Plug these numbers into the formula to find the F test value:
\[ F = \frac{29.46}{93.28} \approx 0.32 \] This result aids us in determining whether the variances are significantly different by comparing it against the earlier established critical values.

F-distribution

The F-distribution is critical in comparing variances because it's tailored for variance ratio tests. It’s asymmetric and stretches from 0 to infinity, with the exact shape hinging on two sets of degrees of freedom, one for each group.

In this particular test, the F-distribution helped determine if the variability (by comparing variances) in carbohydrate content between chocolate and nonchocolate candy was statistically significant.

The methodology behind using the F-distribution requires defining two parameters: \(df_1 \) for the numerator (chocolate candy) and \(df_2 \) for the denominator (nonchocolate candy).

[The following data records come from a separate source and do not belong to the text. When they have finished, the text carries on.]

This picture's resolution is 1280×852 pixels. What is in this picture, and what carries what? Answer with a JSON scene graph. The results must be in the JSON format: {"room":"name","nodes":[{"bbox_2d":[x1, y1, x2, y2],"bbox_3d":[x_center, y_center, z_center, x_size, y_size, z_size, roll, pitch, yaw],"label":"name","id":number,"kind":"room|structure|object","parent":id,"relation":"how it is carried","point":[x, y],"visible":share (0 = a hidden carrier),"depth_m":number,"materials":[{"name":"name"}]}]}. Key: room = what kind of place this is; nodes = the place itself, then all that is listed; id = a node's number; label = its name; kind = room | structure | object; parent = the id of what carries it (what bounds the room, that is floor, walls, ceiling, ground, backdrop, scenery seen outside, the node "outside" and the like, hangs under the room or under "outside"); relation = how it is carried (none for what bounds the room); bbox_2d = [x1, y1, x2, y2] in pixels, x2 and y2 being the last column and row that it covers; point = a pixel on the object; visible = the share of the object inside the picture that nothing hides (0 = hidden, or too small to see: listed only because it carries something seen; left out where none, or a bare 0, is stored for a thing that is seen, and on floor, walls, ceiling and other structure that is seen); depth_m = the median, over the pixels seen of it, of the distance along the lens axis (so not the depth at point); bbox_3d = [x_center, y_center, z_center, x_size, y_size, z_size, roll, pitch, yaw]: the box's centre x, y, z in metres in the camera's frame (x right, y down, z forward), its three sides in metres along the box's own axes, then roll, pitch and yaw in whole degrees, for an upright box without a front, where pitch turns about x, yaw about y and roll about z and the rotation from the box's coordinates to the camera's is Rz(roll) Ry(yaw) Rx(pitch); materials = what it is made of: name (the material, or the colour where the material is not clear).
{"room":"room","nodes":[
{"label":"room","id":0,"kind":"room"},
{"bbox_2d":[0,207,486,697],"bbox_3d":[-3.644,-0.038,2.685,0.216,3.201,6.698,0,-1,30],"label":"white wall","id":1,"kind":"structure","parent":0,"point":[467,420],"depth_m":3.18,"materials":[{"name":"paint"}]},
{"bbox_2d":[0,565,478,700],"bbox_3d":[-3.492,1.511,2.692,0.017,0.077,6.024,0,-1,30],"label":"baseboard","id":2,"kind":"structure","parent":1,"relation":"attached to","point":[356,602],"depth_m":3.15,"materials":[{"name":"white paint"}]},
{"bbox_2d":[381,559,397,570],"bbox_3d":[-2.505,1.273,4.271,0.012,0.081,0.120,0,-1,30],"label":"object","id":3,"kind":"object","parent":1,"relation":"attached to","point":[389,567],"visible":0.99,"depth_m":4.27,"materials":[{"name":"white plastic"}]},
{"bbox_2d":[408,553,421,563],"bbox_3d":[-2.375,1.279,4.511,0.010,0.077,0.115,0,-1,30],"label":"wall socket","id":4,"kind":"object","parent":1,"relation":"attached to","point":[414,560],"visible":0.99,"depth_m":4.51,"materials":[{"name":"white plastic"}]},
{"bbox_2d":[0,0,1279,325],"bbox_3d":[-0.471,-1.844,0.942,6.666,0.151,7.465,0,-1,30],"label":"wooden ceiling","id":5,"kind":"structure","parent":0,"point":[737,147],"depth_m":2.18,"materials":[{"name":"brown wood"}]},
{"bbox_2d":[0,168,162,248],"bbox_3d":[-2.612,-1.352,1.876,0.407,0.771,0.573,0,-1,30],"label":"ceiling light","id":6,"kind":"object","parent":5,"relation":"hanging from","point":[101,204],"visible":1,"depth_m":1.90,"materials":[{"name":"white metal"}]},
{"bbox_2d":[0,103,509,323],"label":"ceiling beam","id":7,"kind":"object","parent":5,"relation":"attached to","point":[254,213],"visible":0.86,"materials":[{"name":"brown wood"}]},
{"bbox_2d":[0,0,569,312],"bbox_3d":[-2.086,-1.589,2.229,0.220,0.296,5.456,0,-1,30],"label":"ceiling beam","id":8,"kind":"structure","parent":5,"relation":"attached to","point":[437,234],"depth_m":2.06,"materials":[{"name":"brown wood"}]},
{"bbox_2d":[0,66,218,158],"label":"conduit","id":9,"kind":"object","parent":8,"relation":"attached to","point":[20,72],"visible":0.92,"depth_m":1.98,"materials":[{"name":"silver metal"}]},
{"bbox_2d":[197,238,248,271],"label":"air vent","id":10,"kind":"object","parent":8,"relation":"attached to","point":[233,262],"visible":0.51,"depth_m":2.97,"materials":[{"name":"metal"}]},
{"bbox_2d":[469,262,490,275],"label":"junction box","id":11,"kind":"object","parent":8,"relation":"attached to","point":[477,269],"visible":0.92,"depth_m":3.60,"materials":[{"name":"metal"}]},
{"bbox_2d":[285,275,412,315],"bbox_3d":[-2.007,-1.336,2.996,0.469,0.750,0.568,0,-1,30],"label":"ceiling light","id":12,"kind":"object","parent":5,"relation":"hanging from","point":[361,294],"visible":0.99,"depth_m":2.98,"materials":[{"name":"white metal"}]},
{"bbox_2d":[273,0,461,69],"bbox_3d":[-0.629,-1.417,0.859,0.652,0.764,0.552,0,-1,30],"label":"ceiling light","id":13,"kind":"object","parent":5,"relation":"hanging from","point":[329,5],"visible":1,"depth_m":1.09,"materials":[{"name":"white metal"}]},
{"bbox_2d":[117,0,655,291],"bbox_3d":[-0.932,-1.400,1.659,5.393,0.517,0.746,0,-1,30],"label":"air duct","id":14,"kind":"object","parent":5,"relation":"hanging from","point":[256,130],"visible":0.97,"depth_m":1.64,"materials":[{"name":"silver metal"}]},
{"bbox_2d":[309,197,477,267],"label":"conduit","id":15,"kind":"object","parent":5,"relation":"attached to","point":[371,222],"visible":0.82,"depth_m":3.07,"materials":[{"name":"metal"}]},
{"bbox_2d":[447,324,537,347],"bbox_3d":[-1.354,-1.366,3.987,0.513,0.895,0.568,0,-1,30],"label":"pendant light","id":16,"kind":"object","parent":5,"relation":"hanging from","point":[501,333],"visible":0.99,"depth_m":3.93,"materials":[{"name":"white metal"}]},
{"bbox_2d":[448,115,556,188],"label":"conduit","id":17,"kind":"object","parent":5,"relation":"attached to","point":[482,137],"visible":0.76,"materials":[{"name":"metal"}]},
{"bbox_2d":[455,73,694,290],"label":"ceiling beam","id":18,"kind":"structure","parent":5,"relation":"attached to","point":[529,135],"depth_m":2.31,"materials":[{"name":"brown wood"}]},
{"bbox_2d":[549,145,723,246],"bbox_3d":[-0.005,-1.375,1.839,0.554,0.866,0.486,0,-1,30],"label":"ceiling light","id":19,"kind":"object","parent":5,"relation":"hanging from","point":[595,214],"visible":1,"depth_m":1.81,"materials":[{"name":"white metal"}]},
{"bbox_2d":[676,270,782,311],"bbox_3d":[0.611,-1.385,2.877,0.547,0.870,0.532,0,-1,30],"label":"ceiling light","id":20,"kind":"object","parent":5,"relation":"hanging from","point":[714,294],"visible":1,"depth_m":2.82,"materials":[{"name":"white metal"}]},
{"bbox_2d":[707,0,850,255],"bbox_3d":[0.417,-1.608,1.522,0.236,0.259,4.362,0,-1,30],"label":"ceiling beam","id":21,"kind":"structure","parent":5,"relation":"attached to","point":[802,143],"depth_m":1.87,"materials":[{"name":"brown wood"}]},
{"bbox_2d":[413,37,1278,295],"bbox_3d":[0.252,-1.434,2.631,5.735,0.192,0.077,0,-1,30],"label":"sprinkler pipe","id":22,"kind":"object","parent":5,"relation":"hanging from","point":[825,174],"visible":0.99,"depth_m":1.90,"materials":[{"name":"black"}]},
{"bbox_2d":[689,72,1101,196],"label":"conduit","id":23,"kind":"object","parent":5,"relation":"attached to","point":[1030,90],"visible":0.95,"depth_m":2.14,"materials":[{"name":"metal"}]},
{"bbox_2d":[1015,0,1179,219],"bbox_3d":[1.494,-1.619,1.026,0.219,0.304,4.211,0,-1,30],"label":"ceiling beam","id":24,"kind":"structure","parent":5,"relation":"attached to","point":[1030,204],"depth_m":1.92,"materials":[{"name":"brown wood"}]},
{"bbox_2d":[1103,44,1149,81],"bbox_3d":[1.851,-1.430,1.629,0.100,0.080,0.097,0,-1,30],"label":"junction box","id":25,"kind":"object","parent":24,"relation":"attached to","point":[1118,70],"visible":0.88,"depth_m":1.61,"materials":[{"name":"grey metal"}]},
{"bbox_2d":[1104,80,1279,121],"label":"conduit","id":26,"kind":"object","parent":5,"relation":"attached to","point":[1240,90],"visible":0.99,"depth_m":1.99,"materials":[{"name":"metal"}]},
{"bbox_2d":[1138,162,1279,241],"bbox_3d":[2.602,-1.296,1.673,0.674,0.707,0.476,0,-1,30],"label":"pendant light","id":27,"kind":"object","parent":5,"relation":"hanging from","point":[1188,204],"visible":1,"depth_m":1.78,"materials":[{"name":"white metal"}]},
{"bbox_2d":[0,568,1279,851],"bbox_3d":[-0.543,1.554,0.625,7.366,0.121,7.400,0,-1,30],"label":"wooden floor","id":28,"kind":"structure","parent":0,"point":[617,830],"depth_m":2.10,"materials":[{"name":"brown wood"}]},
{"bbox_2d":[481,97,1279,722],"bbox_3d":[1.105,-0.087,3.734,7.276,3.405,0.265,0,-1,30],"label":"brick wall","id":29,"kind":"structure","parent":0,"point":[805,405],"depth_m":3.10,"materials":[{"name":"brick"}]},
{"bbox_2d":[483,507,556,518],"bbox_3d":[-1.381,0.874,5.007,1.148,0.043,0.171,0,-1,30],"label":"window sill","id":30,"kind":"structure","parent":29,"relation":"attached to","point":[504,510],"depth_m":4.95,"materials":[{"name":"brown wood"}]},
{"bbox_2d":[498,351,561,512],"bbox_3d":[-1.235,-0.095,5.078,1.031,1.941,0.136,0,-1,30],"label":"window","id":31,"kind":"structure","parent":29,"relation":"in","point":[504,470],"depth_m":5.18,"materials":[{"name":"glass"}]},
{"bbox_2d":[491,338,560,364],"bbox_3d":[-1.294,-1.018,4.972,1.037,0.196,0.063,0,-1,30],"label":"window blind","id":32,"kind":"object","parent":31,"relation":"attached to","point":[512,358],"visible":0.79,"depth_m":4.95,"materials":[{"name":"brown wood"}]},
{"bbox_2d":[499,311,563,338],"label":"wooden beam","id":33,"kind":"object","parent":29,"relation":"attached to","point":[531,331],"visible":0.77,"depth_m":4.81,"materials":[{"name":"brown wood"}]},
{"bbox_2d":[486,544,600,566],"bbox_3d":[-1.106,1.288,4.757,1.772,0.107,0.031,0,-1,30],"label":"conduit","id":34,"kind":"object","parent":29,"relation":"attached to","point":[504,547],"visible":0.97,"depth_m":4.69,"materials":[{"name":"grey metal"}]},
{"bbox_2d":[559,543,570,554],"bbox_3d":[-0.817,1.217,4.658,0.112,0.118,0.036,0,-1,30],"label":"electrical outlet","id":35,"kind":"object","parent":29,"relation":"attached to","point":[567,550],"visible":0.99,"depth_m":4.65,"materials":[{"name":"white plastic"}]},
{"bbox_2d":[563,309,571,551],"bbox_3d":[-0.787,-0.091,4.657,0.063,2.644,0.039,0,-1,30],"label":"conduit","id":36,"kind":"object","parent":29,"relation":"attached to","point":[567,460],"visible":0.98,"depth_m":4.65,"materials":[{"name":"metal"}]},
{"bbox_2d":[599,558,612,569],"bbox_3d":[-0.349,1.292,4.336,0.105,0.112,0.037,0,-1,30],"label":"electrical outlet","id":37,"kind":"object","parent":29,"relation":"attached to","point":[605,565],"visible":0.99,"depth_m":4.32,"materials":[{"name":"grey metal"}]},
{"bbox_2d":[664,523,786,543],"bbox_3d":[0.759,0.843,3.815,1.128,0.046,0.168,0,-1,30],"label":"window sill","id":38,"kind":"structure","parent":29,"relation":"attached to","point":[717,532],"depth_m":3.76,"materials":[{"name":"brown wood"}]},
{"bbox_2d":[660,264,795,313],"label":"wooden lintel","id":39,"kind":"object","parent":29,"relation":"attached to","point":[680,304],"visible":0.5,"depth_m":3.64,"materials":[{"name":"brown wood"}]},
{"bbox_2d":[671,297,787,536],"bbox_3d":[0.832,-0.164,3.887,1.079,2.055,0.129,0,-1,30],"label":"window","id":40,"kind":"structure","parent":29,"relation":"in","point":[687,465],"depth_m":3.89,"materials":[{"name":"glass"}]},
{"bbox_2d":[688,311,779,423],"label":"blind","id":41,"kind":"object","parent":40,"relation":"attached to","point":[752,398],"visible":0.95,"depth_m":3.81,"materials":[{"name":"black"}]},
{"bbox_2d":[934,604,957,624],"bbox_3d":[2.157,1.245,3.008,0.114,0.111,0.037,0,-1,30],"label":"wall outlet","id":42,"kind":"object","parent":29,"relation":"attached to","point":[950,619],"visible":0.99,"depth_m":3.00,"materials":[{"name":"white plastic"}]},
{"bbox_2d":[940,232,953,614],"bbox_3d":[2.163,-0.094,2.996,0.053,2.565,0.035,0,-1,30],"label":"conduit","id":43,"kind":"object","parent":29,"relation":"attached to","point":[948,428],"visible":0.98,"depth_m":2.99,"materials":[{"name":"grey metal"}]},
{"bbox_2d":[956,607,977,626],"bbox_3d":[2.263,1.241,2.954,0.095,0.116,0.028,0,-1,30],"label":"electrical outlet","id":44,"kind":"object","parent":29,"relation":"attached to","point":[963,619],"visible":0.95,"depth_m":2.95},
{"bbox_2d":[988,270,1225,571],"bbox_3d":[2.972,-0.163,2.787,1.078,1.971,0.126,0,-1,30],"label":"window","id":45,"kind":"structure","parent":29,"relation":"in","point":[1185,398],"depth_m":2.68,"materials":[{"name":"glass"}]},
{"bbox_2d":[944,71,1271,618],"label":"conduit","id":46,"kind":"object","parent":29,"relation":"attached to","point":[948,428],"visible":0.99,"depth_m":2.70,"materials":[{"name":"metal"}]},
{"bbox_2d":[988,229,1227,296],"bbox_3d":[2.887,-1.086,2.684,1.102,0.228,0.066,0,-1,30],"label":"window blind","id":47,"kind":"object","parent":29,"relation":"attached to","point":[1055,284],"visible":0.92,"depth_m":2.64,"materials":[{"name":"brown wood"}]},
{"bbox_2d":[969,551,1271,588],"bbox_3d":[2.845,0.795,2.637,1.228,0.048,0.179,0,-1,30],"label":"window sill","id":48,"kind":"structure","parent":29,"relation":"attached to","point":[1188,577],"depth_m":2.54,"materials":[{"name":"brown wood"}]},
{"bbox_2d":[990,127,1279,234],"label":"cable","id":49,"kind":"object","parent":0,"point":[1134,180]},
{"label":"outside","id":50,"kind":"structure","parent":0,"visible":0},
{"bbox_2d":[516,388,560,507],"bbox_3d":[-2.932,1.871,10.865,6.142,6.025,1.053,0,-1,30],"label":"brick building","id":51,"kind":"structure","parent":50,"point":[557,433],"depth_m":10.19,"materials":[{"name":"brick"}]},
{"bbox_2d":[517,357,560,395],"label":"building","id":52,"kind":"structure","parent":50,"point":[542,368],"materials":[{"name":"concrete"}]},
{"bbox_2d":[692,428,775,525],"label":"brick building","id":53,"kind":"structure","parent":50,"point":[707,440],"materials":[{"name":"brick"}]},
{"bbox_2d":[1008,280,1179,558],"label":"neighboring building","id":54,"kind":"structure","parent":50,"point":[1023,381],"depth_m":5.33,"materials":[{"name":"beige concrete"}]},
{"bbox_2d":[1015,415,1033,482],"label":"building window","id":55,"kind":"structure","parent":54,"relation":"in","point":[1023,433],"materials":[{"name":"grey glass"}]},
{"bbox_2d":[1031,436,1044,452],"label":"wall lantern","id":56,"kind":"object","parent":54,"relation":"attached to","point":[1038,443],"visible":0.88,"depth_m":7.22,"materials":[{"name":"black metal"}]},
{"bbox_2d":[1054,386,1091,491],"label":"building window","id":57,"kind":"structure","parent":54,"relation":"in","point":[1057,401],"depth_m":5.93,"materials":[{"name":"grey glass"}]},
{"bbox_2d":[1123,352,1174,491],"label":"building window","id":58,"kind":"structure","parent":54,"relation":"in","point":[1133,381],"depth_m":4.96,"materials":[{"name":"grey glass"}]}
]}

• For chocolate candy: \( df_1 = 13 \).
• For nonchocolate candy: \( df_2 = 10 \).

Comparing variances using the F-distribution is sensitive to assumptions of normality. Deviations could influence the test's sensitivity and lead to incorrect conclusions about variance differences.

Variance

Variance is a key statistical measure that indicates the degree of spread in a dataset. Essentially, it tells you how much the data points in each group deviate from their respective means. A larger variance signifies more spread, while a smaller variance indicates that the data points cluster closely around the mean.

In this study, we calculated the variance for both the chocolate and nonchocolate candy datasets.

• The formula used was: \( s^2 = \frac{\sum{(x - \bar{x})^2}}{n-1} \).
• Chocolate candy had a variance of approximately 29.46.
• Nonchocolate candy's variance was about 93.28, indicating much more spread.

Understanding variance helps in determining whether the differences observed are due to random chance or because of underlying differences in the populations being compared. Identifying substantial differences can point to factors affecting carbohydrate content variability in these candies.